Cevap :
Göktürk Yazıtları yada Orhun Kitabeleri, Türk tarihinin belli bir dönemini hikaye ettikten başka bilinen en eski Türk yazısının ve bilhassa Türk dil ve edebiyatının çok önemli belgesi olan Gök-Türk (Kök-Türk) yazıtları, Doğuda
Çin sınırlarında yaşamış
Türklerin en önemli eserleridir. Bunlar
Orhun ırmağının eski yatağı yakınlarında Koço-Çaydam adlı göl civarında dikilmiş anıtlar üzerindeki yazıtlar (kitabeler) dir. Bir kilometrelik alan üzerindeki bu anıtlar, bugün
Moğolistan topraklarındadır.
Göktürk alfabesi ile yazılı bulunan ilk anıtlar, 6. yy Yenisey Kırkızları’na aittir. 8. yy Orhun anıtlarında ise edebi güzelliğe ulaşmıştır. Sayfaları fazlaca olan bu taşların en önemlileri bilge Vezir Tonyukuk adında 720 yılında, kendisi tarafından yazdırılmış Tonyukuk Anıtı ile 731’de ölen
Kül Tigin ve 734’te ölen
Bilge Kağan Anıtı olmak üzere üç tanedir.
Bu abidelerin varlığından ilk defa 13. yy
İlhanlılar devri tarihçisi Cüveyni (1226-1282) Tarih-i Cihan-Kuşa’sında söz etmiştir. Batılılarca 18. yy ortalarında bulunmuşsa da yazılar ancak 19. yy sonralarında Danimarkalı bilgin Thomsen (1842-1927) tarafından okuna bilmiştir. Türk tarihnin ilk yazılı vesikaları olan bu taşlar, tarih ve edebiyat yönünden büyük değer taşımaktadır.
Orhun Kitabeleri yada Göktürk Yazıtları, anlattığı olaylar bakımından en dolgunu ve üslupça en güzeli
İlteriş Kutluk Kağan oğlu hükümdar Bilge Kağan’ın, kardeşi Kül Tiğin adına, saygı ve sevgiyle diktirip yazdırmış olduğu Kül Tiğin anıtıdır. Hükümdar ailesinden bir prens (tiğin) olan Yoluğ Tiğin’in kaleme aldığı Kül Tiğin yazıtı Türklerin o zamanki bir Kurtuluş Savaşı’nı anlatan bir edebi metindir. Arıca hükümdar Bilge Kağan ağziyle Türk halkına seslenen eşsiz bir hitabet örneğidir.

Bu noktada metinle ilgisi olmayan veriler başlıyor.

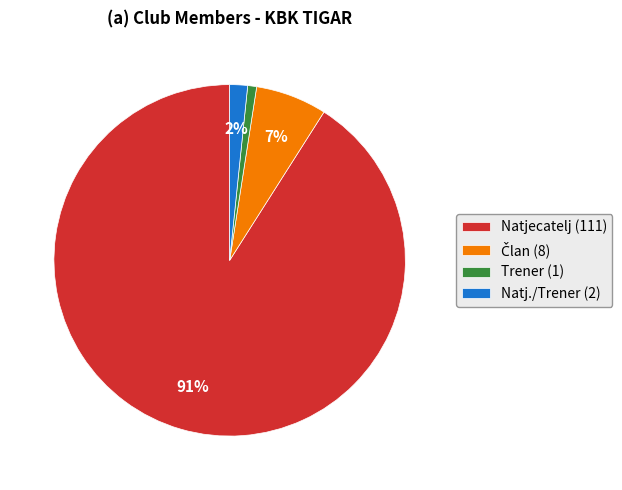

Is it true that Natjecatelj is 91% of the pie?

True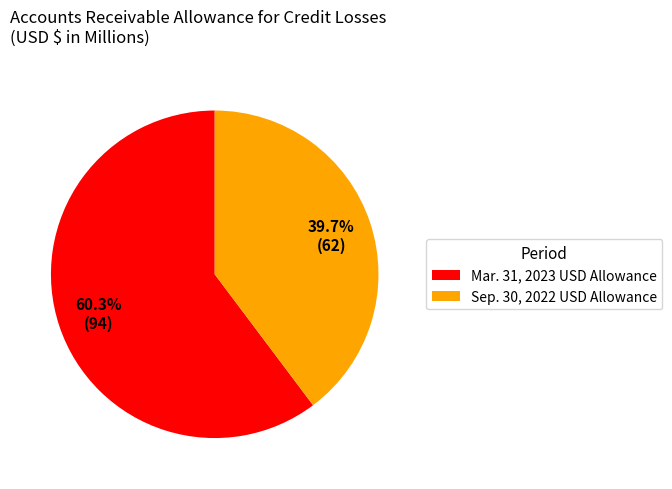

Approximately how many times larger is the value at Mar. 31, 2023 USD Allowance compared to Sep. 30, 2022 USD Allowance?

1.5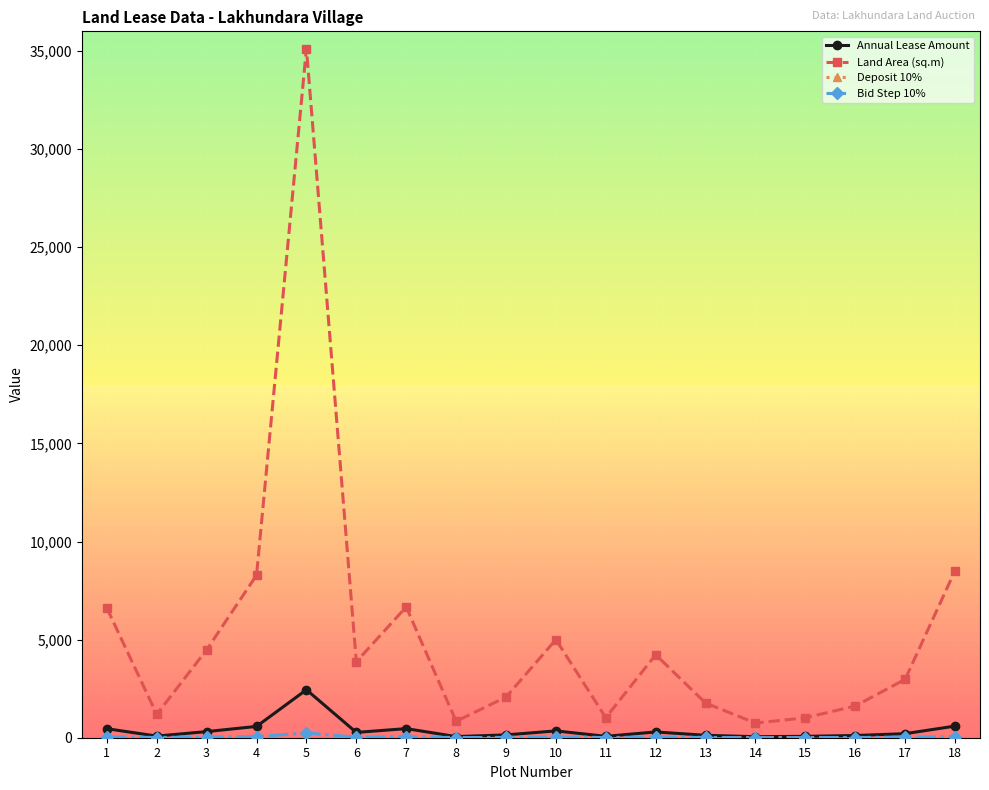

Does the chart have visible grid lines?

Yes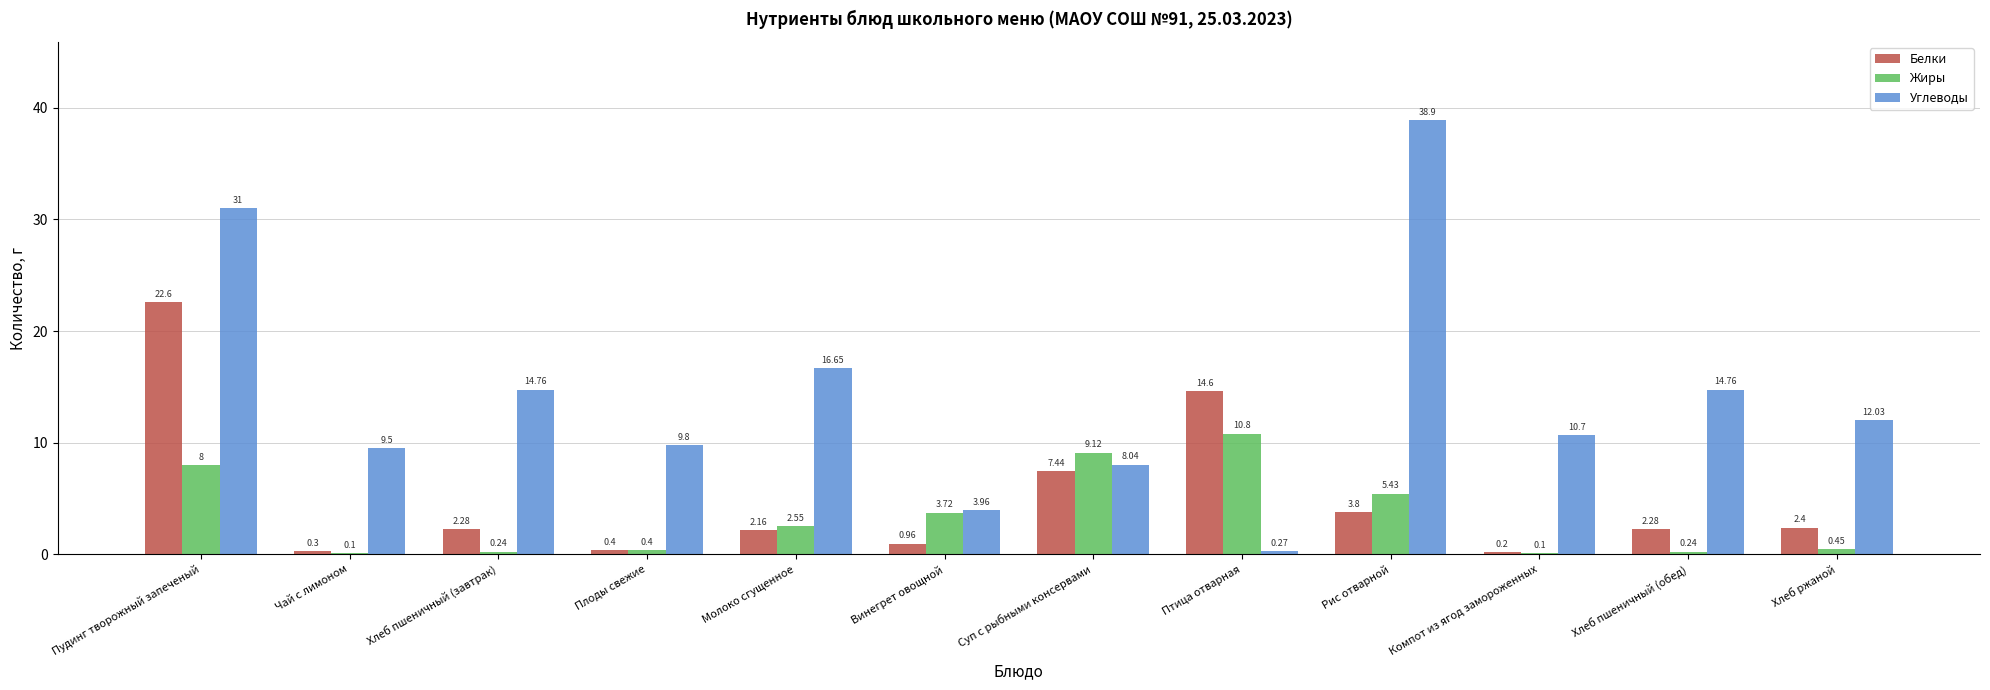

At which label does Углеводы reach its peak?

Рис отварной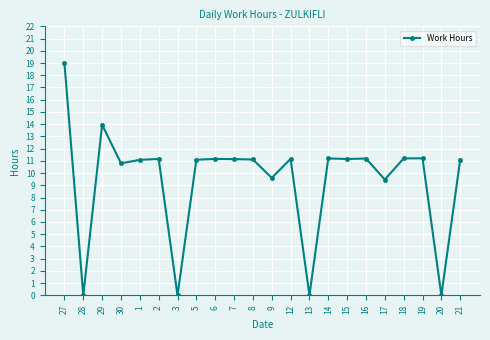

What is the maximum value shown in the chart?

19.0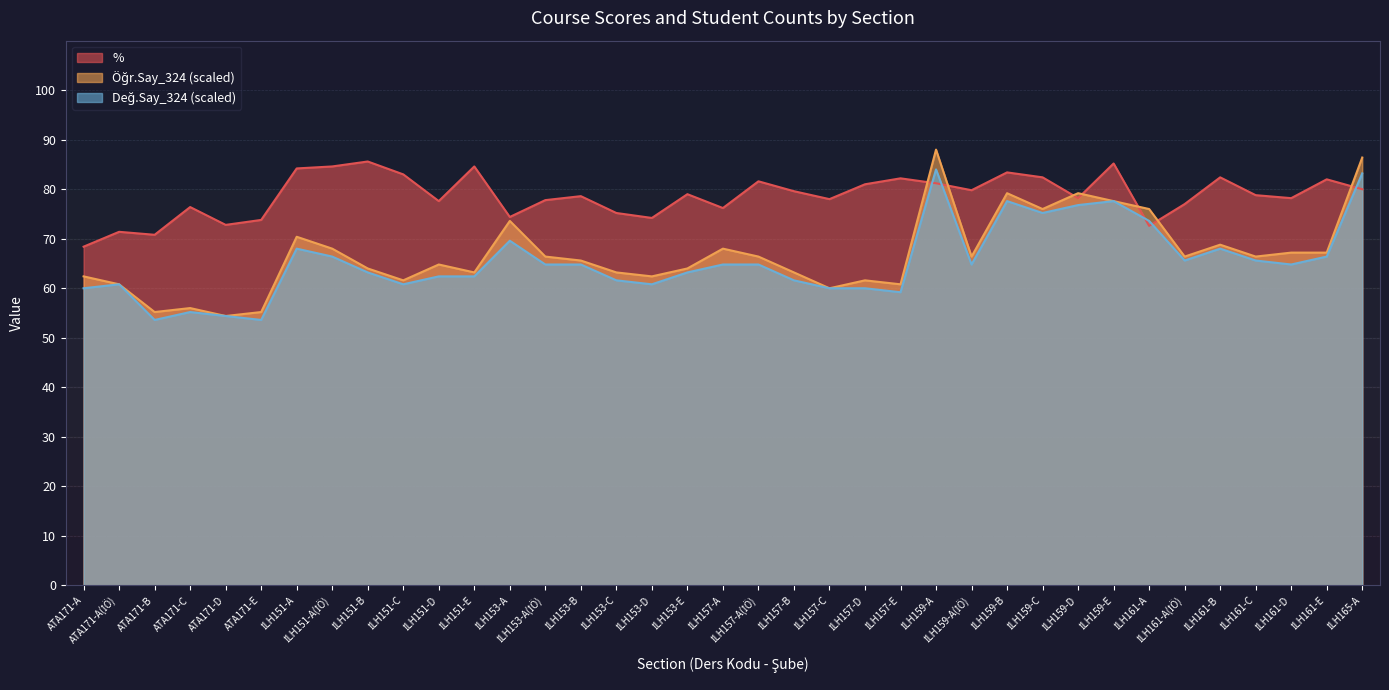

At which category does Değ.Say_324 reach its first local peak?

ATA171-A(İÖ)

Bu kitabeyi çok gelişmiş, zengin kelimeli bol mecazlı edebi bir hitabe örneği olarak yazan prens, yazıtın güney-batı yüzünü şu sözlerle bitirmektedir:
"Bilge ...Kitabesini ben Yolluğ Tiğin yazdım. Bunca binayı resmi ve heykelleri, süslemeleri ... Hakanın yeğeni Yolluğ Tiğin, ben, bir ay ve dört gün oturup yazdım, süsledim (ve yarattım?)".
Çin emperyalizminin o zamanki usul ve hedeflerini bu yazıtta okurken daha sonra mazlum, dağınık ve vatan duygusunu yitirmiş milletler üzerine yönelen bütün istilacı ve sömürücü emellerin anahtarını buluruz.
Göktürk devleti'nin kuruluşundan sonra 680 yılında
Çin pençesine düşerek elli yıl esarette kalan, sonra babası İlteriş Kutluk Kağan tarafından kurtarılan Gök-Türk’lerin ibretli tarihini anlatan bu metinde, Bilge Kağan, milli şuuru kaybederek Çince konuşan hatta Çin isimleri almaya başlayan beylerin feci akıbetlerini, millete kötülüklerini ve tutsak oluşlarının başka sebeplerini dile getirmektedir.